How to complete this task: Can you turn the paragraph beginning "NCUA and the other financial institution regulators" in the privacy notice comment call below into a short bulleted list that keeps its main facts?

Source extract:
########
CUNA Regulatory Comment Call

April 4, 2007

Agencies Propose Model Privacy Notices


Please feel free to fax your responses to CUNA at 202-638-7052; e-mail them to Senior Vice President and Deputy General Counsel Mary Dunn at and to Senior Assistant General Counsel Jeff Bloch at; or mail them to Mary and Jeff in c/o CUNA’s Regulatory Advocacy Department, 601 Pennsylvania Avenue, NW, South Building, Suite 600, Washington, DC 20004-2601. You may also contact us at 800-356-9655, ext. 6732, if you would like a copy of the proposal, or you may access it here.


The Gramm-Leach-Bliley Act (GLBA) requires financial institutions to provide a notice of its privacy policies and practices to consumers at the time the consumer enters into a relationship with the institution and annually after that, as long as the relationship continues. These notices must describe the institution’s polices and practices with respect to disclosing nonpublic personal information about a consumer to both affiliated and nonaffiliated third parties and provide consumers with an opportunity to request that the institution not share nonpublic personal information about the consumer with certain nonaffiliated third parties. The notices must also provide consumers with an opportunity to opt out of the sharing of certain information among affiliates, as required under the Fair Credit Reporting Act.

NCUA and the other financial institution regulators published final rules in 2000 to implement the GLBA privacy provisions. The rules outline specific items of information that must be included in the privacy notices, along with sample clauses that institutions may use. No specific format or wording is required. Institutions may design their own notices based on their individual privacy practices, as long as the notices are “clear and conspicuous” and otherwise comply with the rules.

The financial institutions industry, consumers, privacy advocates, Congress, and the regulators all recognize that many of the privacy notices that have been issued have been long and complex. There is also recognition that the privacy notices are very difficult to compare with those of other financial institutions, even those with identical privacy policies, since the rules allow significant flexibility with regard to designing the notices.

In December 2003, the financial institution regulators issued a request for comment on ways in which these privacy notices can be improved. Click here for CUNA’s comments in response to this request.

In September 2004, the regulators initiated a project and hired a consultant to develop an alternative privacy notice. The regulatory relief law that was enacted in October 2006 directed the regulators to develop a model form that financial institutions may use to make the required privacy disclosures and which would also guarantee compliance with the privacy notice requirements. The goal of the model form is to provide the information in a standardized manner that is easily understood and which also allows consumers to compare privacy practices among financial institutions.
########
Recorded information:
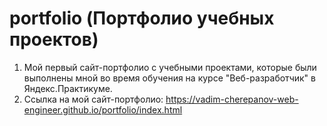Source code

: # portfolio (Портфолио учебных проектов)
1. Мой первый сайт-портфолио с учебными проектами, которые были выполнены мной во время обучения на курсе "Веб-разработчик" в Яндекс.Практикуме.
2. Ссылка на мой сайт-портфолио: https://vadim-cherepanov-web-engineer.github.io/portfolio/index.html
########
Task solution:
- In 2000, NCUA and the other financial institution regulators published final rules implementing the GLBA privacy provisions.
- The rules list the specific items of information that privacy notices must include, along with sample clauses that institutions may use.
- No specific format or wording is required, so institutions may design their own notices based on their individual privacy practices.
- The notices must be "clear and conspicuous" and otherwise comply with the rules.